General News

Napster and songwriters reach landmark accord

By:
Sep 25, 2001 | 7:01am EDT

American songwriters and music publishers have reached a tentative agreement with Napster, the online file sharing service.

According to a Napster-issued press release, the preliminary agreement will settle a class-action lawsuit currently pending in a California federal court. Under the agreement, songwriters and music publishers will license their music to Napster's new membership-based service, which is set to launch later this year.

In the settlement, Napster agreed to pay $26 million to music creators and copyright owners for past unauthorized uses of music. The song-swapping service will also have to shell out $10 million in advance for future royalties.

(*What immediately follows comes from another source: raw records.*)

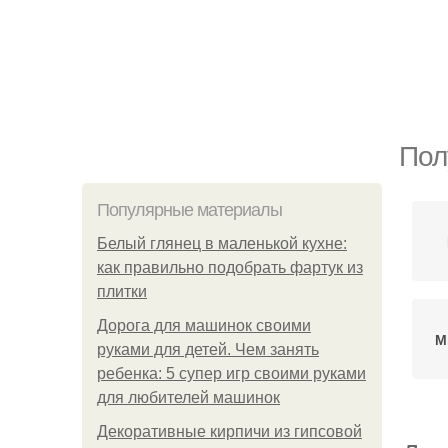
Пол
Популярные материалы
Белый глянец в маленькой кухне:
как правильно подобрать фартук из
плитки
Дорога для машинок своими
М
руками для детей. Чем занять
ребенка: 5 супер игр своими руками
для любителей машинок
Декоративные кирпичи из гипсовой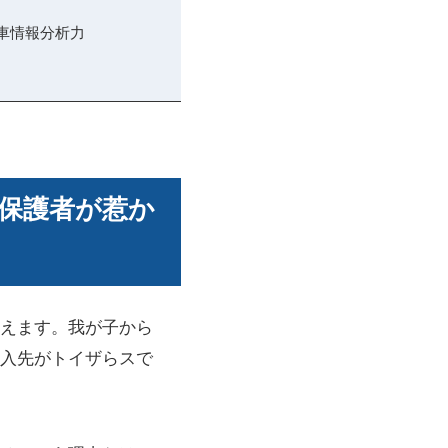
車情報分析力
保護者が惹か
えます。我が子から
入先がトイザらスで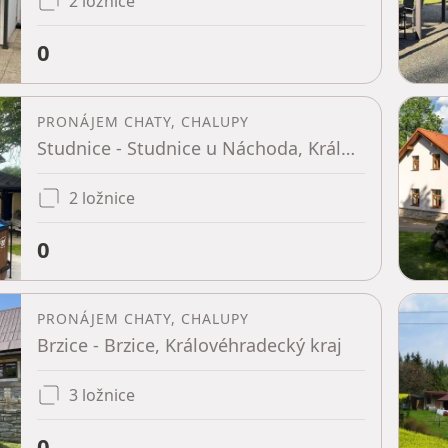
2 ložnice
0
PRONÁJEM CHATY, CHALUPY
Studnice - Studnice u Náchoda, Královéhradecký kraj
2 ložnice
0
PRONÁJEM CHATY, CHALUPY
Brzice - Brzice, Královéhradecký kraj
3 ložnice
0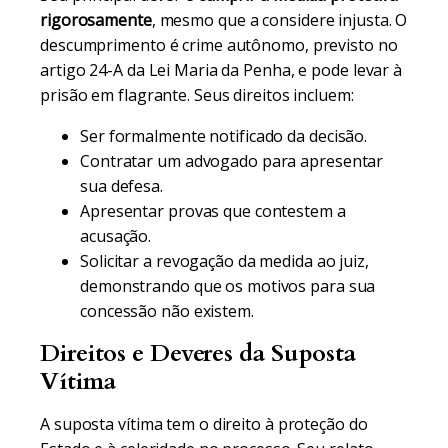
rigorosamente
, mesmo que a considere injusta. O
descumprimento é crime autônomo, previsto no
artigo 24-A da Lei Maria da Penha, e pode levar à
prisão em flagrante. Seus direitos incluem:
Ser formalmente notificado da decisão.
Contratar um advogado para apresentar
sua defesa.
Apresentar provas que contestem a
acusação.
Solicitar a revogação da medida ao juiz,
demonstrando que os motivos para sua
concessão não existem.
Direitos e Deveres da Suposta
Vítima
A suposta vítima tem o direito à proteção do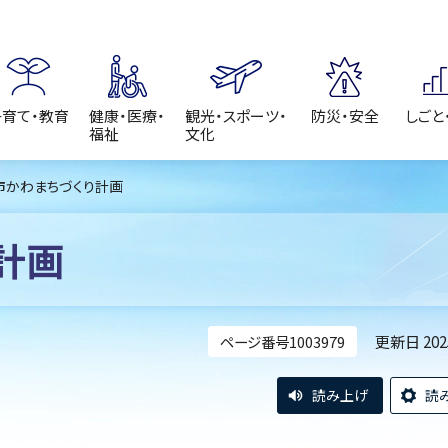
子育て・教育
健康・医療・
観光・スポーツ・
防災・安全
しごと
福祉
文化
市かわまちづくり計画
計画
更新日 20
ページ番号1003979
読み上げ
読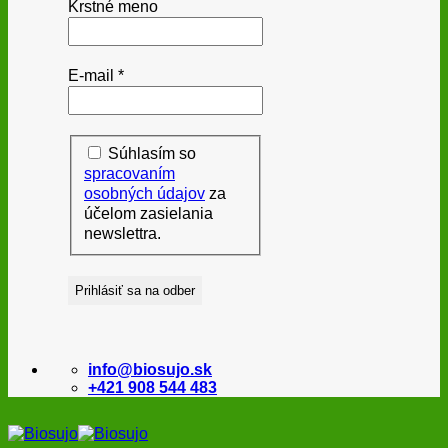
Krstné meno
E-mail
*
Súhlasím so
spracovaním
osobných údajov
za
účelom zasielania
newslettra.
info@biosujo.sk
+421 908 544 483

Under the agreement, a portion of the revenue Napster collects for each song going forward will be used for royalty payments. One third of that amount would be paid to publishers and songwriters, which is a significant increase from what is being paid now. The remaining two thirds will go to copyright owners of sound recordings.

Napster's new membership-based service will offer recordings from hundreds of independent record labels and will separately offer music from BMG, EMI and AOL/Time Warner labels through MusicNet.

Martin Bandier, Chairman and Chief Executive of EMI Music Publishing Company, is happy about the settlement.

"Today I am extremely pleased to celebrate the beginning of a new Napster," he said. "A Napster that, quite unlike its predecessor, will respect the rights of those who create that music. In partnership, we will be able to tap the immense potential that the Internet offers in bringing music, legitimately, to a new and expanding audience."

The deal is now subject to the approval of U.S. District Judge Marilyn Hall Patel, the plaintiffs in the suit and the National Music Publishers' Association.

The settlement does not include the resolution of lawsuits filed by major record labels that own performance rights.

Both performance and publishing copyright issues need to be resolved before a song can be distributed on Napster.

Napster, which was created in May 1999, became the most frequently downloaded software application in the history of the Internet. In October of last year, Napster partnered with Bertelsmann AG to develop a membership-based service.

In June Napster partnered with MusicNet, signing a landmark distribution deal with the Association of Independent Music (AIM) and the Independent Music Companies Association (IMPALA).